Beginning at the line that mentions "CONTRIBUTING", retype the rest of the records below exactly. Pictures are not part of the copy.

> **Data shown**
# # # #

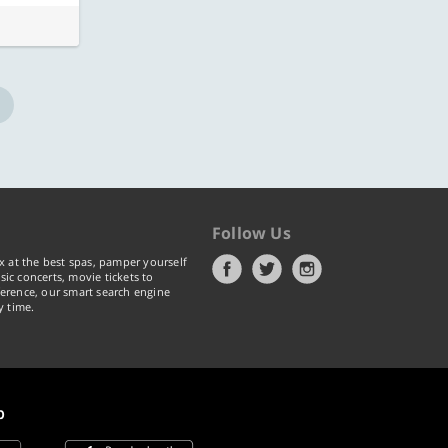
Follow Us
x at the best spas, pamper yourself
ic concerts, movie tickets to
erence, our smart search engine
y time.
p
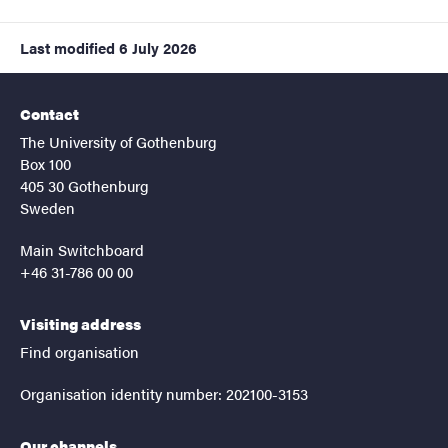
Last modified
6 July 2026
Contact
The University of Gothenburg
Box 100
405 30 Gothenburg
Sweden
Main Switchboard
+46 31-786 00 00
Visiting address
Find organisation
Organisation identity number: 202100-3153
Our channels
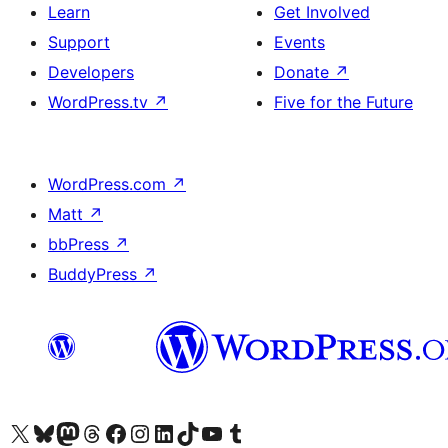
Learn
Get Involved
Support
Events
Developers
Donate
↗
WordPress.tv
↗
Five for the Future
WordPress.com
↗
Matt
↗
bbPress
↗
BuddyPress
↗
Visit our X (formerly Twitter) account
Visit our Bluesky account
Visit our Mastodon account
Visit our Threads account
Visit our Facebook page
Visit our Instagram account
Visit our LinkedIn account
Visit our TikTok account
Visit our YouTube channel
Visit our Tumblr account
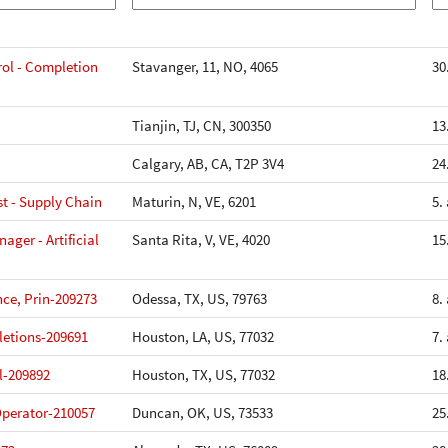
ol - Completion
Stavanger, 11, NO, 4065
30
Tianjin, TJ, CN, 300350
13
Calgary, AB, CA, T2P 3V4
24
st - Supply Chain
Maturin, N, VE, 6201
5.
ger - Artificial
Santa Rita, V, VE, 4020
15
ce, Prin-209273
Odessa, TX, US, 79763
8.
etions-209691
Houston, LA, US, 77032
7.
l-209892
Houston, TX, US, 77032
18
perator-210057
Duncan, OK, US, 73533
25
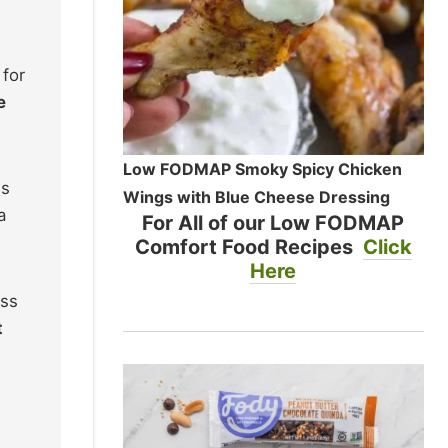
 for
e
Low FODMAP Smoky Spicy Chicken
ss
Wings with Blue Cheese Dressing
a
For All of our Low FODMAP
Comfort Food Recipes
Click
Here
oss
t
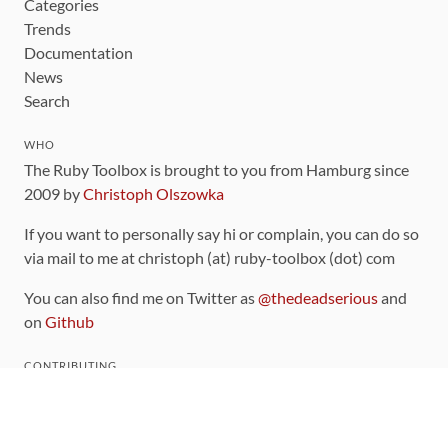
Categories
Trends
Documentation
News
Search
WHO
The Ruby Toolbox is brought to you from Hamburg since
2009 by
Christoph Olszowka
If you want to personally say hi or complain, you can do so
via mail to me at christoph (at) ruby-toolbox (dot) com
You can also find me on Twitter as
@thedeadserious
and
on
Github
CONTRIBUTING
You can find the source code for this site
on github
.
The categorization of gems is handled via the
catalog
,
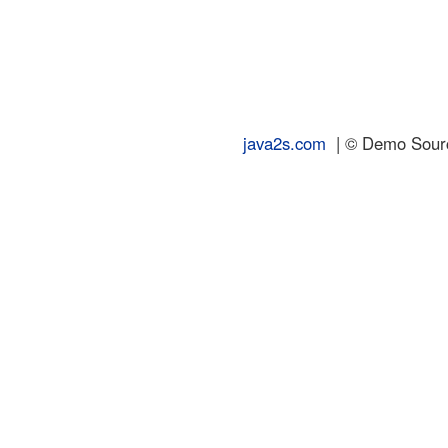
java2s.com
| © Demo Source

# # # #

> **Response to the exercise**
CONTRIBUTING
You can find the source code for this site
on github
.
The categorization of gems is handled via the
catalog
,
java2s.com
| © Demo Source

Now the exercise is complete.